Teaching has been impossible for the last month. Many of the younger sisters have given it up entirely and let the children talk about the football during their classes. The way these children talk of football now reminds me of the way adults used to talk of politics. Everyone with an idea, an angle, some piece of information of their own. Everyone eager to share, to be thought informed, to be heard.  That is gone now, the risks of talking politics to even with friends are too high. The fear of repression, of being disappeared has silenced the political conversation of this country. I do not mean to say that no one would talk of the football if we still had democracy, but I can not help but feel that we talk of it because it is safe. Something that all Argentines can agree on, can know that they speak with one voice on. Hopefully when these games end the minds of the children will return to their studies, however I fear it will take much longer for the minds of the adults to return from their fears.

I do not mean to disparage the World Cup entirely. I am Argentine and therefore I can not entirely escape its appeal. We have no television in the house where my fellow sisters and I live, but we have a radio. When they do not interfere with out duties or our prayers we gather in the common room and listen to the matches. It is wonderful for 90 minutes to have nothing more to fear than the advancing Hungarian forward, and nothing more serious to morn than a last minute Italian goal.

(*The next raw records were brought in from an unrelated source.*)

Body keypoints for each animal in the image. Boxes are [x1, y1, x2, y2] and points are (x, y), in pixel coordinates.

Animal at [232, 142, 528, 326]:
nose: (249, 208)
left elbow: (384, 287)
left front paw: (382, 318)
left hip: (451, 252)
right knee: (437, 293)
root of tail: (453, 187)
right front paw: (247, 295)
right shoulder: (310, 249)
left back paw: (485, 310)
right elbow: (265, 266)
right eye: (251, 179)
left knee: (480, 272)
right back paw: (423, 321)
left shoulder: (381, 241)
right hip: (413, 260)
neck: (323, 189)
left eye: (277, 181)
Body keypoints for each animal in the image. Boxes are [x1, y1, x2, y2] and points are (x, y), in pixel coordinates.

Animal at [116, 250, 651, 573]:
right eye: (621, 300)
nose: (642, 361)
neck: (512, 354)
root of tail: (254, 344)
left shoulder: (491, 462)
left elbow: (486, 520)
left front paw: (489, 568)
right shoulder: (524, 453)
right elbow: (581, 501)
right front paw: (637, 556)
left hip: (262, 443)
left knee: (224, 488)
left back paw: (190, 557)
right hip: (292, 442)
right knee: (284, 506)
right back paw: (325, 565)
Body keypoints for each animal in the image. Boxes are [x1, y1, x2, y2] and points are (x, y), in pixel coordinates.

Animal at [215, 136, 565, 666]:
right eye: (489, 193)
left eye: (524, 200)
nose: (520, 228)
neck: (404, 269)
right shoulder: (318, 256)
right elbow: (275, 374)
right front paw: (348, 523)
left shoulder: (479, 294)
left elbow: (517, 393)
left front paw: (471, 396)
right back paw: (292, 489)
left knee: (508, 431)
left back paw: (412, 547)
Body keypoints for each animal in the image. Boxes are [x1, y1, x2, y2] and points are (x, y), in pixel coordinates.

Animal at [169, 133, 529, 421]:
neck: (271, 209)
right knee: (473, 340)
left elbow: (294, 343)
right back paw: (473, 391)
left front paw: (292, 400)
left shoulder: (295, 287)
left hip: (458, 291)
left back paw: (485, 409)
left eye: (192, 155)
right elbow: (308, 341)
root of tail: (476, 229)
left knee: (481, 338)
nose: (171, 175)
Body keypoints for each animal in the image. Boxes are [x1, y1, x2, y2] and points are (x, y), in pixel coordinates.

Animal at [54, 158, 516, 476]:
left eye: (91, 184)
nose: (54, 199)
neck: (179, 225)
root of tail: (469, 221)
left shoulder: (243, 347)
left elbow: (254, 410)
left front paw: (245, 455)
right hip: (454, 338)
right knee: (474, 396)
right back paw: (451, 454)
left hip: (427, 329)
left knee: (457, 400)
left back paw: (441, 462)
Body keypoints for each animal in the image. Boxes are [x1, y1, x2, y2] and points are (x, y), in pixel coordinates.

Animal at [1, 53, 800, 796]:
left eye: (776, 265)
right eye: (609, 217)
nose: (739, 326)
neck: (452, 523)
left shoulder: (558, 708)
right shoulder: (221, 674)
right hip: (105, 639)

The other thing in the past month that has stuck in my mind, is the message, now appearing everywhere “We Argentines are human, We Argentines are right.” What can this mean? If we Argentines are so very right, why can we have no voice in our governance. If we are right, why must so many of our son and daughters be disappeared. This is the sort of word play the junta thrives on. The same game that turns Christendom into a synonym for capitalism, and uses subversion and freedom in the same sentences with their meanings completely reversed.  It is these tricks of language at one time so subtle and so obvious that remind me of the situation that surrounds us all.

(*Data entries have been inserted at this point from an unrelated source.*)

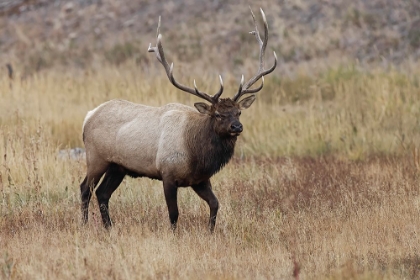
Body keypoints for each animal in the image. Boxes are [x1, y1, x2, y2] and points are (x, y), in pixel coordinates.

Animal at [79, 8, 278, 232]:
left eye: (239, 112)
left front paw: (210, 232)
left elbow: (215, 204)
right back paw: (85, 224)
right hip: (96, 157)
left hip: (118, 166)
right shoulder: (167, 174)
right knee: (85, 188)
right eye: (217, 114)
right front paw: (174, 235)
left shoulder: (200, 179)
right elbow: (174, 214)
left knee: (102, 193)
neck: (197, 154)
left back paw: (109, 227)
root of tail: (88, 117)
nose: (237, 127)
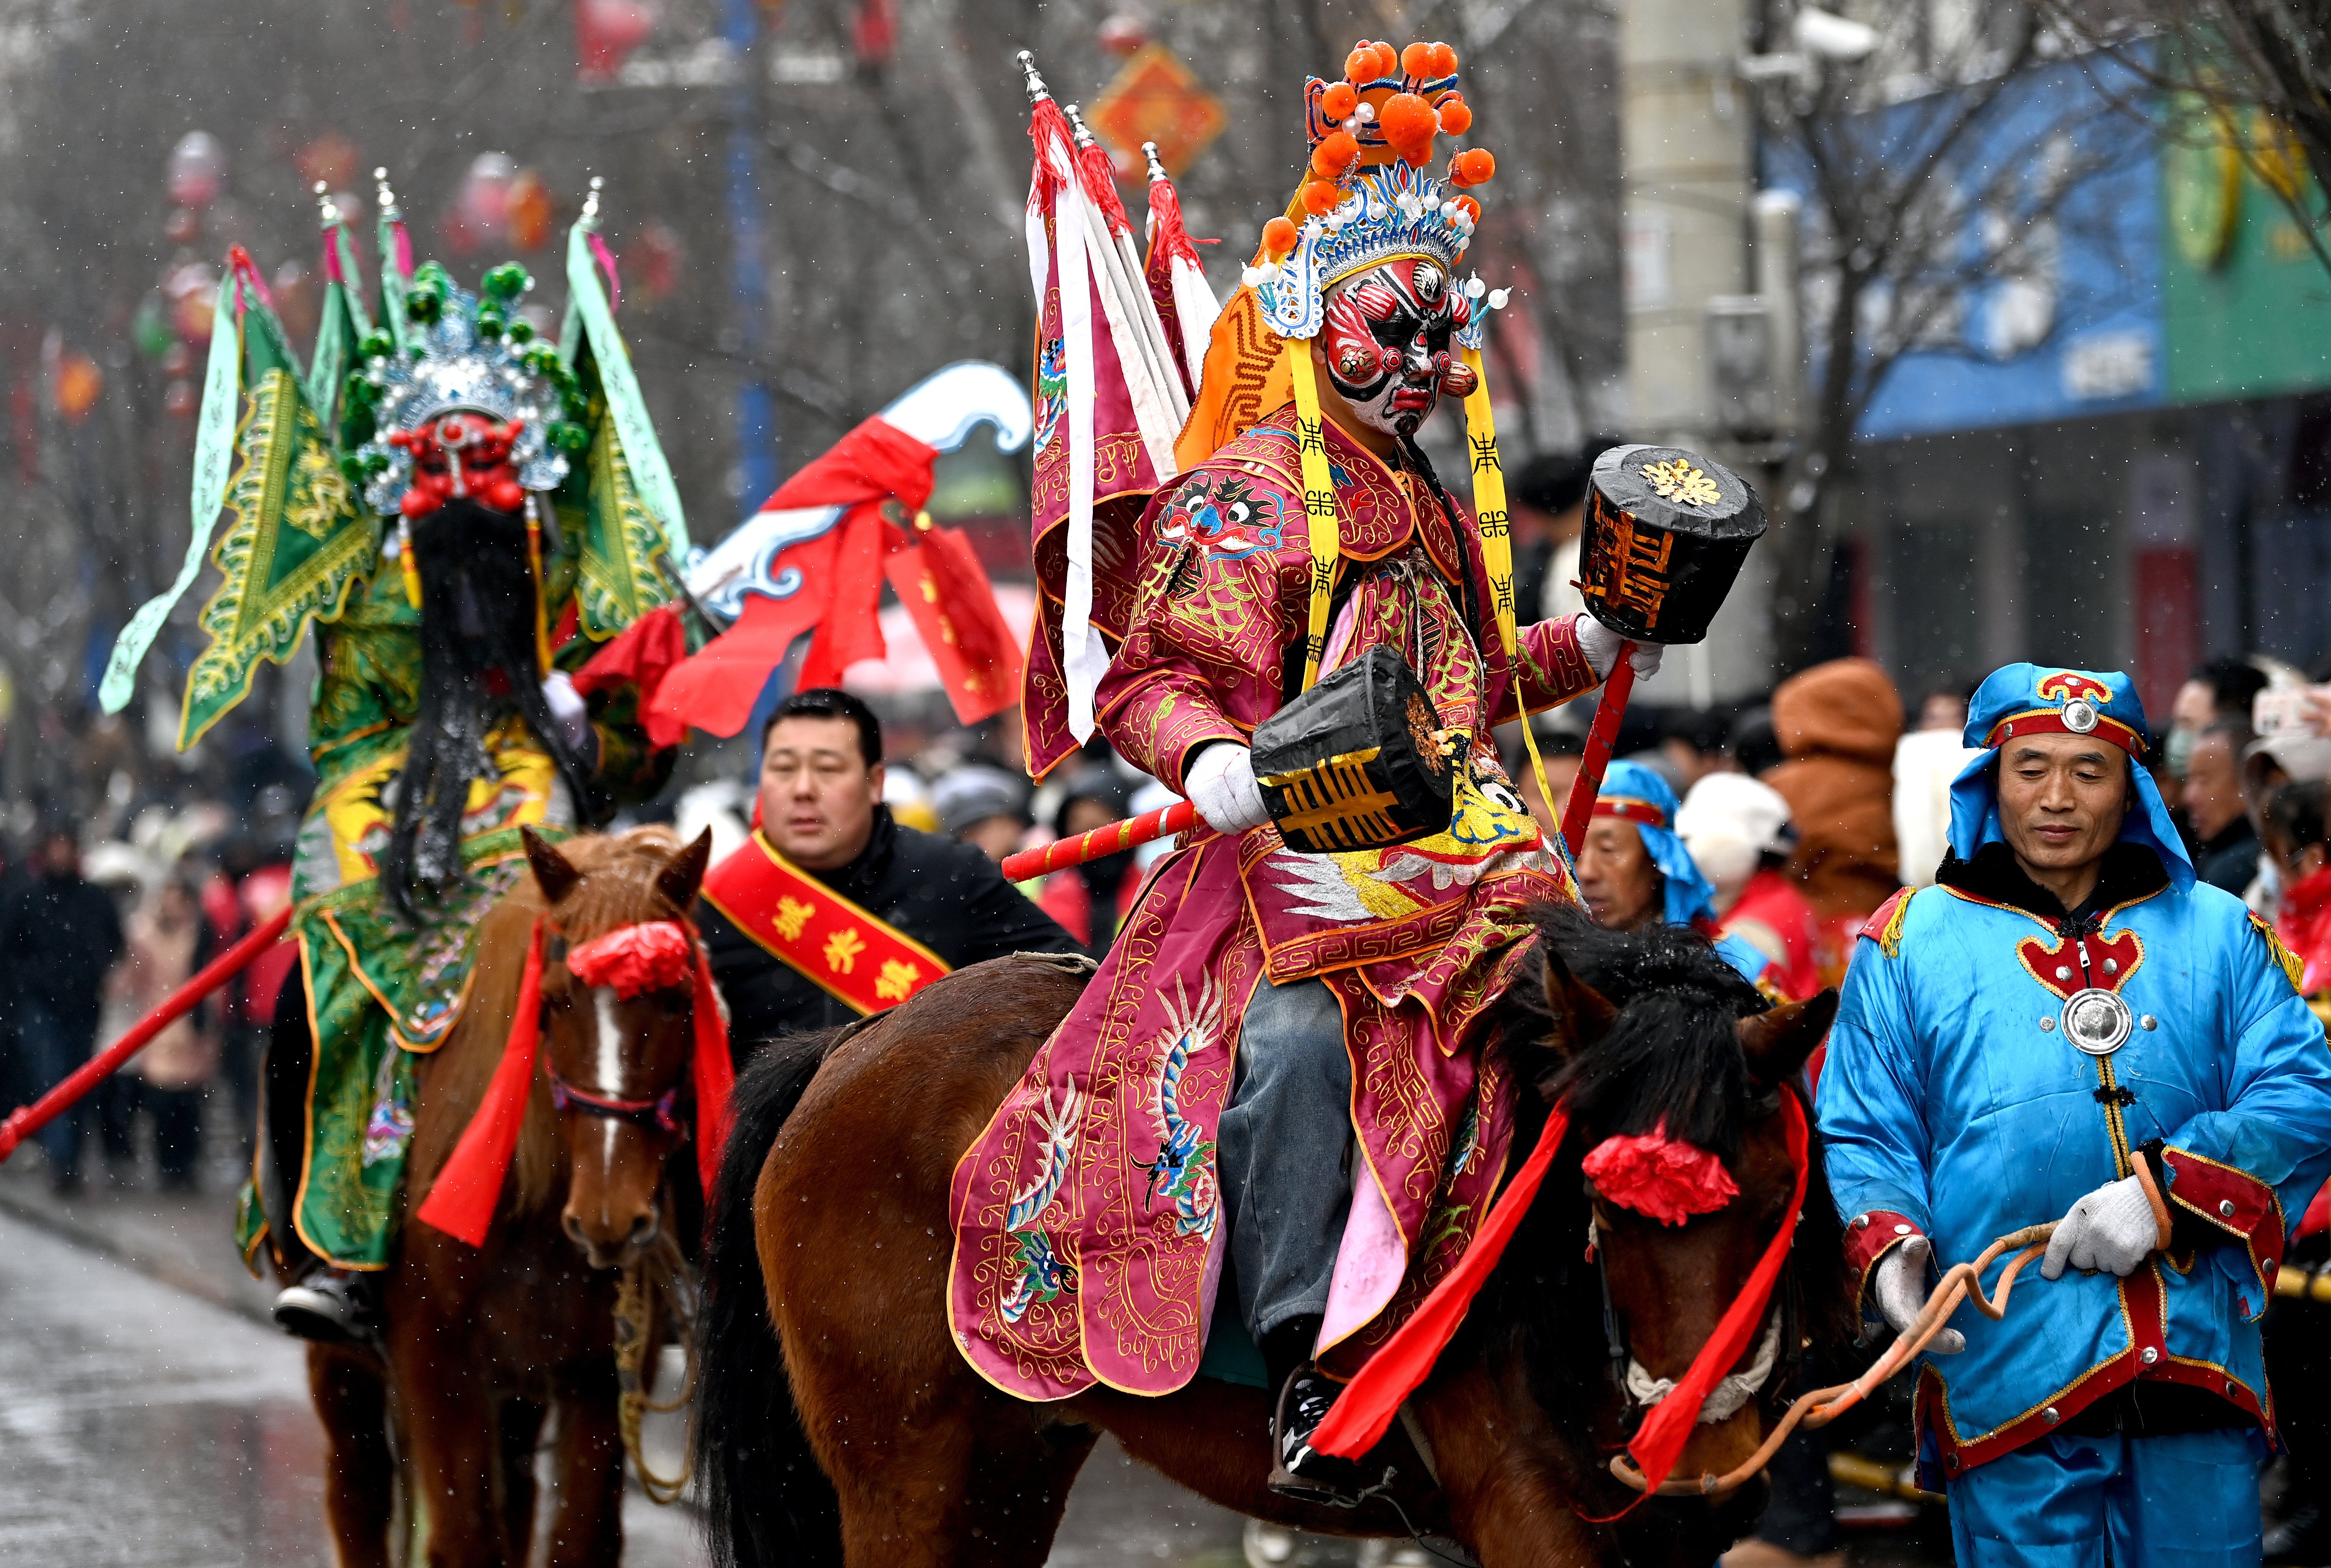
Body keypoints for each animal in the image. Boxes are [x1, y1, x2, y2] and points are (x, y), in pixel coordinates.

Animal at [303, 824, 718, 1556]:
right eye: (555, 1001)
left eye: (677, 1000)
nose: (609, 1218)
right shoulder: (437, 1359)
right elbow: (465, 1536)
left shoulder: (601, 1370)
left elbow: (580, 1536)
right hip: (343, 1361)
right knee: (357, 1487)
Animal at [699, 904, 1846, 1565]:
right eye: (1603, 1206)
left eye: (1774, 1199)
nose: (1696, 1468)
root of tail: (843, 1043)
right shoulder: (1524, 1507)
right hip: (902, 1469)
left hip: (1009, 1459)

2 thoughts on “June 25th 1978

  1. ssvolk says:

    Yes, I’m with you totally: “Somos derechos y somos humanos. A nasty play on “derechos humanos” which seems so lacking these days. It galled me to see Gen. Videla celebrating with our team. I don’t want to take it out on the futbolistas, but it hardly seems like “our” team any more. Are there others like you in the Church trying to help. I’ve heard that the Church is very supportive of human rights in Chile, but haven’t seen much indication of this in our own country. What can you tell me?

    1. Sister Clara says:

      Those in the Church who believe as we do are to afraid to speak. Not only must we fear the repression of the state, they will murder anyone: Bishops, priests and common men and women of faith, but we must fear our own leaders in the Church. They all are connected to the government and even if they don’t report you to the police their power is almost unlimited over the life of a priest or nun. One day all the people of Argentina will find courage, through the examples of our martyrs and Saints, and we will speak out once more. At least that is my hope.